• WHAT YOU NEED TO DO
Return every line from the one containing "إِنَّ التَّسَتُّرَ وَالْمُحَافَظَةَ" down to the one containing "كُنَّا، أَنْ نَحْذَرَ", including both, and copy each line without any change.

• EXTRACTED ENTRIES
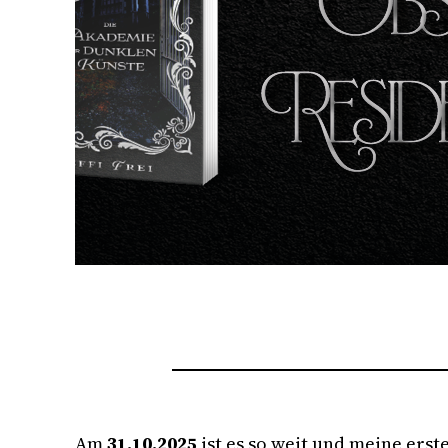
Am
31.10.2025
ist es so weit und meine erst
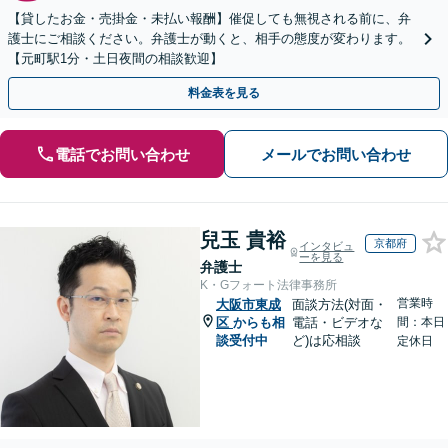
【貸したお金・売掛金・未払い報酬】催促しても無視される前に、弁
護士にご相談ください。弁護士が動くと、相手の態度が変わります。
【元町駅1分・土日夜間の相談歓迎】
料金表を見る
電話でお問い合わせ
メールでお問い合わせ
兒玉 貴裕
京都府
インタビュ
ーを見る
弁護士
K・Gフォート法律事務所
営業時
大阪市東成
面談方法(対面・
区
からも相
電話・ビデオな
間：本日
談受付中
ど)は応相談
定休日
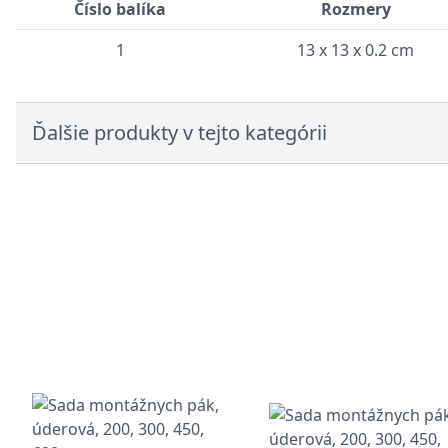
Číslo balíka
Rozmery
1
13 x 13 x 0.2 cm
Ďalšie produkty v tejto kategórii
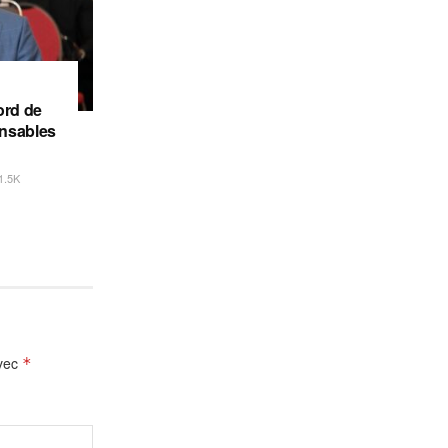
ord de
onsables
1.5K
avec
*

---

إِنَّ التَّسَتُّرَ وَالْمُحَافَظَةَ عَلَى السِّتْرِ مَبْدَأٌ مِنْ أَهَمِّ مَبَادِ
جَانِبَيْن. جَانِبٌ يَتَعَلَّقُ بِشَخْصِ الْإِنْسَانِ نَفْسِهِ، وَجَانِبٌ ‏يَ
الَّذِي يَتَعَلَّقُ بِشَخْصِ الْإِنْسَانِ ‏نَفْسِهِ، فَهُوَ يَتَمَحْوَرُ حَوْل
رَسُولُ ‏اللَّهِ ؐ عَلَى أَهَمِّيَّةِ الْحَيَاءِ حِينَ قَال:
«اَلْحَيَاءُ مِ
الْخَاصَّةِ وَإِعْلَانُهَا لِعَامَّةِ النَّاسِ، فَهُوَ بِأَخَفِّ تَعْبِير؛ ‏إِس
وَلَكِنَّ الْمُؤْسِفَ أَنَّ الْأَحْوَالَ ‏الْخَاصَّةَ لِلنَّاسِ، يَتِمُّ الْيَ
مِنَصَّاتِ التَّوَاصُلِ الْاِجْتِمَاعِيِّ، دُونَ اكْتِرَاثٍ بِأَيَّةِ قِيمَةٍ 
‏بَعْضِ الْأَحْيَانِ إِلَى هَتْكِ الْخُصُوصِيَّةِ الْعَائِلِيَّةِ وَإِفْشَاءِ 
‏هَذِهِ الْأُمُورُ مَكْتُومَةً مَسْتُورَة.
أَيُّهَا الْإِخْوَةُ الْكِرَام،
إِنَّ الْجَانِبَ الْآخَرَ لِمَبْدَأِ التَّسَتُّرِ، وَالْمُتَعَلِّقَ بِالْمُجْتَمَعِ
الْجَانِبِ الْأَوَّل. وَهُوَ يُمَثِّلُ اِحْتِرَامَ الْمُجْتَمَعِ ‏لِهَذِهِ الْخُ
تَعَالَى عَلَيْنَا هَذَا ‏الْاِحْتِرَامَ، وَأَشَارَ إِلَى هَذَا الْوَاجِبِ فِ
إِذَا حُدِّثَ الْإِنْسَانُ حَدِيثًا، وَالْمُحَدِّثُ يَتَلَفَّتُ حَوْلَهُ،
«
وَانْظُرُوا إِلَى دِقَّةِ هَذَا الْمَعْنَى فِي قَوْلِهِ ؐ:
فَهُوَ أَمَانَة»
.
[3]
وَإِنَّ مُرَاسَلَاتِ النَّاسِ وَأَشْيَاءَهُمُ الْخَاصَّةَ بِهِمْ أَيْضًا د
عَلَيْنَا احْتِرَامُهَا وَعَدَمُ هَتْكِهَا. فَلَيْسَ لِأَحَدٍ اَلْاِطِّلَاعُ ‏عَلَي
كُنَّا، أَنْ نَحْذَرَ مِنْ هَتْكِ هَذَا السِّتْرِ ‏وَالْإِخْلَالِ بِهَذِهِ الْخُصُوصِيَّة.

• SOLUTION TO THIS EXERCISE
إِنَّ التَّسَتُّرَ وَالْمُحَافَظَةَ عَلَى السِّتْرِ مَبْدَأٌ مِنْ أَهَمِّ مَبَادِ
جَانِبَيْن. جَانِبٌ يَتَعَلَّقُ بِشَخْصِ الْإِنْسَانِ نَفْسِهِ، وَجَانِبٌ ‏يَ
الَّذِي يَتَعَلَّقُ بِشَخْصِ الْإِنْسَانِ ‏نَفْسِهِ، فَهُوَ يَتَمَحْوَرُ حَوْل
رَسُولُ ‏اللَّهِ ؐ عَلَى أَهَمِّيَّةِ الْحَيَاءِ حِينَ قَال:
«اَلْحَيَاءُ مِ
الْخَاصَّةِ وَإِعْلَانُهَا لِعَامَّةِ النَّاسِ، فَهُوَ بِأَخَفِّ تَعْبِير؛ ‏إِس
وَلَكِنَّ الْمُؤْسِفَ أَنَّ الْأَحْوَالَ ‏الْخَاصَّةَ لِلنَّاسِ، يَتِمُّ الْيَ
مِنَصَّاتِ التَّوَاصُلِ الْاِجْتِمَاعِيِّ، دُونَ اكْتِرَاثٍ بِأَيَّةِ قِيمَةٍ 
‏بَعْضِ الْأَحْيَانِ إِلَى هَتْكِ الْخُصُوصِيَّةِ الْعَائِلِيَّةِ وَإِفْشَاءِ 
‏هَذِهِ الْأُمُورُ مَكْتُومَةً مَسْتُورَة.
أَيُّهَا الْإِخْوَةُ الْكِرَام،
إِنَّ الْجَانِبَ الْآخَرَ لِمَبْدَأِ التَّسَتُّرِ، وَالْمُتَعَلِّقَ بِالْمُجْتَمَعِ
الْجَانِبِ الْأَوَّل. وَهُوَ يُمَثِّلُ اِحْتِرَامَ الْمُجْتَمَعِ ‏لِهَذِهِ الْخُ
تَعَالَى عَلَيْنَا هَذَا ‏الْاِحْتِرَامَ، وَأَشَارَ إِلَى هَذَا الْوَاجِبِ فِ
إِذَا حُدِّثَ الْإِنْسَانُ حَدِيثًا، وَالْمُحَدِّثُ يَتَلَفَّتُ حَوْلَهُ،
«
وَانْظُرُوا إِلَى دِقَّةِ هَذَا الْمَعْنَى فِي قَوْلِهِ ؐ:
فَهُوَ أَمَانَة»
.
[3]
وَإِنَّ مُرَاسَلَاتِ النَّاسِ وَأَشْيَاءَهُمُ الْخَاصَّةَ بِهِمْ أَيْضًا د
عَلَيْنَا احْتِرَامُهَا وَعَدَمُ هَتْكِهَا. فَلَيْسَ لِأَحَدٍ اَلْاِطِّلَاعُ ‏عَلَي
كُنَّا، أَنْ نَحْذَرَ مِنْ هَتْكِ هَذَا السِّتْرِ ‏وَالْإِخْلَالِ بِهَذِهِ الْخُصُوصِيَّة.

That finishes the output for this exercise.